Assignment: All lines in the data that hold the word "getKey" need copying.
↓
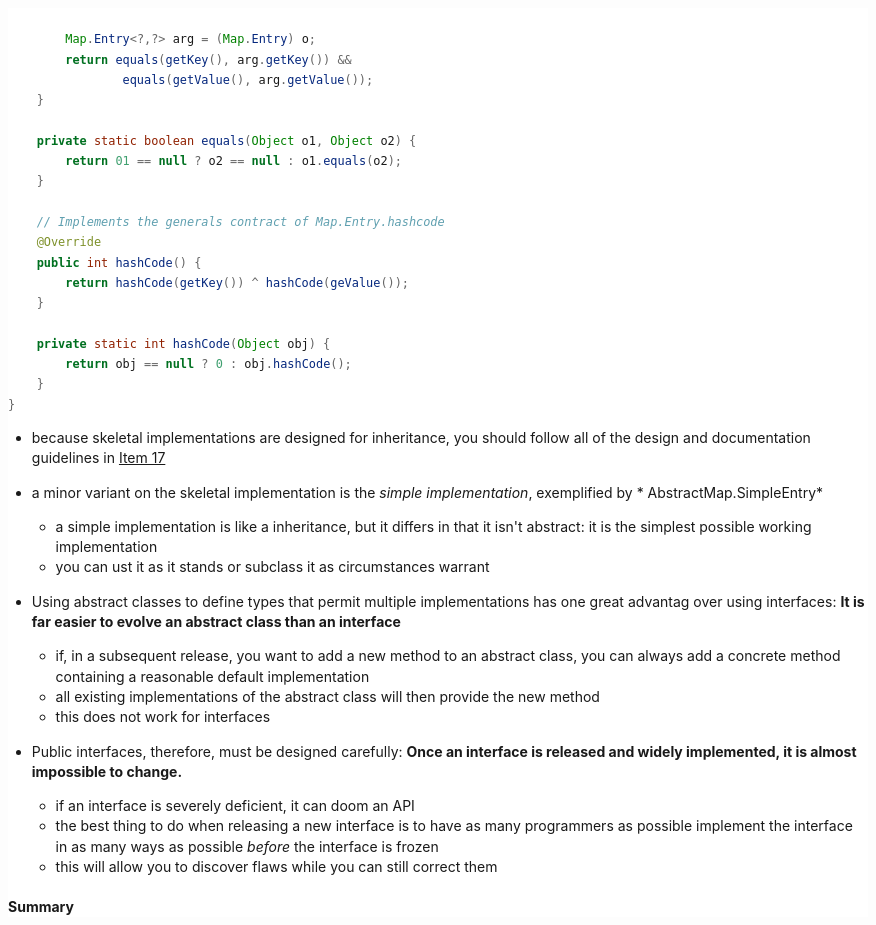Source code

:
 ```Java

        Map.Entry<?,?> arg = (Map.Entry) o;
        return equals(getKey(), arg.getKey()) &&
                equals(getValue(), arg.getValue());
    }

    private static boolean equals(Object o1, Object o2) {
        return 01 == null ? o2 == null : o1.equals(o2);
    }

    // Implements the generals contract of Map.Entry.hashcode
    @Override 
    public int hashCode() {
        return hashCode(getKey()) ^ hashCode(geValue());
    }

    private static int hashCode(Object obj) {
        return obj == null ? 0 : obj.hashCode();
    }
}
```

* because skeletal implementations are designed for inheritance, you should follow all of the design and documentation
  guidelines in [Item 17](#item17)

* a minor variant on the skeletal implementation is the *simple implementation*, exemplified by *
  AbstractMap.SimpleEntry*
    - a simple implementation is like a inheritance, but it differs in that it isn't abstract: it is the simplest
      possible working implementation
    - you can ust it as it stands or subclass it as circumstances warrant

* Using abstract classes to define types that permit multiple implementations has one great advantag over using
  interfaces: **It is far easier to evolve an abstract class than an interface**
    - if, in a subsequent release, you want to add a new method to an abstract class, you can always add a concrete
      method containing a reasonable default implementation
    - all existing implementations of the abstract class will then provide the new method
    - this does not work for interfaces

* Public interfaces, therefore, must be designed carefully: **Once an interface is released and widely implemented, it
  is almost impossible to change.**
    - if an interface is severely deficient, it can doom an API
    - the best thing to do when releasing a new interface is to have as many programmers as possible implement the
      interface in as many ways as possible *before* the interface is frozen
    - this will allow you to discover flaws while you can still correct them

#### Summary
↑
Answer space:
        return equals(getKey(), arg.getKey()) &&
        return hashCode(getKey()) ^ hashCode(geValue());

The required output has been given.